Mythbuster: Common Heart Health Misconceptions

Be careful of flu season

With so much information flowing through the Internet and across countless social media sites, it’s easy to get confused as to which heart health news may be more myth than actual reality. What was good is now bad, and what was bad is now not quite as bad, or actually even good for you? It’s difficult to keep up sometimes, so here’s a list of heart health myths you may think are the real deal, but aren’t.

Separating Heart Health Myths From The Truth

If my chest doesn’t hurt then I’m not having a heart attack.

True, a heart attack often involves a feeling of pressure or pain in the chest area, but it’s not a given. You may only feel pain in your left arm, back, jaw, or neck and some nausea, shortness of breath, or dizziness.

Women don’t have to worry about heart disease

This is a common belief, but it’s actually quite far from the truth. In fact, heart disease is the leading killer of women over the age of 65 (the same as men).

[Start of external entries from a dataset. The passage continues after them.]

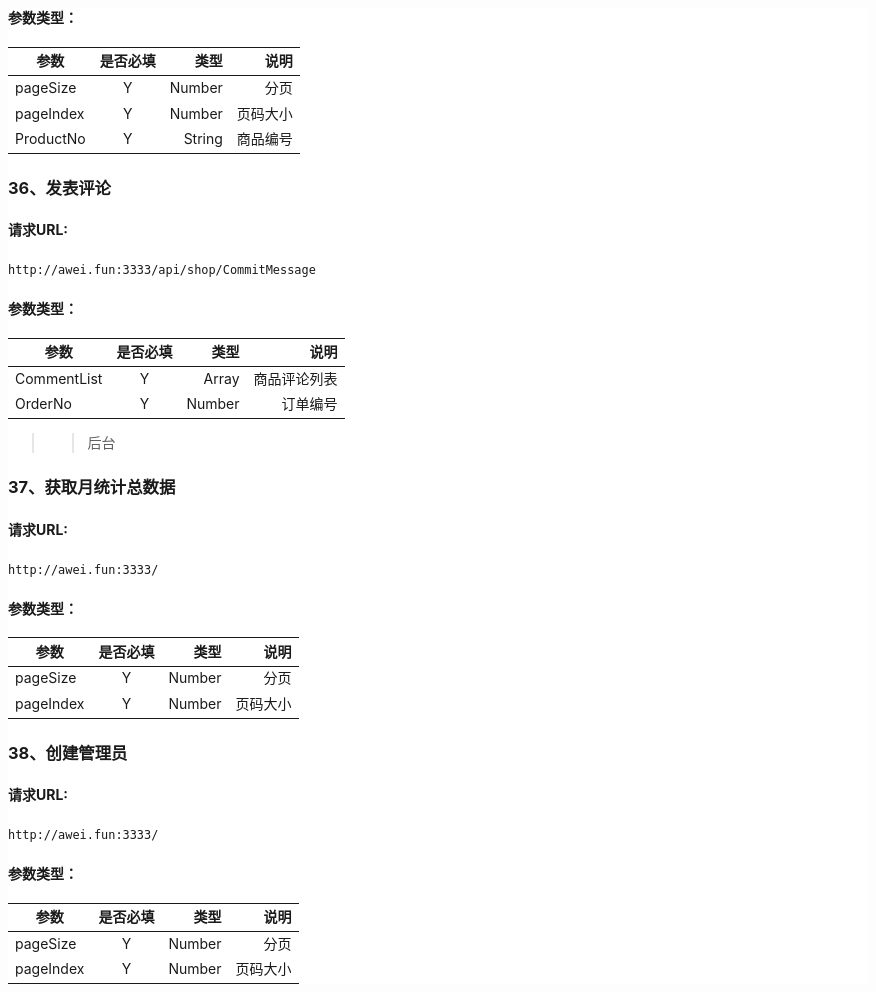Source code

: #### 参数类型：

| 参数 | 是否必填 | 类型 | 说明 |
| ------------- |:-------------:| -----:| -----:|
| pageSize | Y | Number |    分页|
| pageIndex | Y | Number |    页码大小|
| ProductNo | Y | String |    商品编号|

### 36、发表评论

#### 请求URL:
```
http://awei.fun:3333/api/shop/CommitMessage
```

#### 参数类型：

| 参数 | 是否必填 | 类型 | 说明 |
| ------------- |:-------------:| -----:| -----:|
| CommentList | Y | Array |    商品评论列表|
| OrderNo | Y | Number |    订单编号|


>>后台


### 37、获取月统计总数据

#### 请求URL:
```
http://awei.fun:3333/
```

#### 参数类型：

| 参数 | 是否必填 | 类型 | 说明 |
| ------------- |:-------------:| -----:| -----:|
| pageSize | Y | Number |    分页|
| pageIndex | Y | Number |    页码大小|

### 38、创建管理员

#### 请求URL:
```
http://awei.fun:3333/
```

#### 参数类型：

| 参数 | 是否必填 | 类型 | 说明 |
| ------------- |:-------------:| -----:| -----:|
| pageSize | Y | Number |    分页|
| pageIndex | Y | Number |    页码大小|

I don’t need to be concerned if I had a small heart attack. I hardly even noticed it.

Any type of heart-related medical issue is definitely a cause for concern. Even if you did have what might be considered a minor cardiovascular incident, it’s a huge red flag warning that your heart health is not what it should be, and the next one may not be so small.

I should cut back on exercise and take it super easy after a heart attack.

Actually, you should be doing exactly the opposite. Your doctor will provide you with a workout routine designed specifically for you and your upcoming recovery process, and you should strive to adhere to it as much as possible. It should be gradual, but getting yourself (and subsequently, your heart) active can literally add years to your life – especially after a heart attack.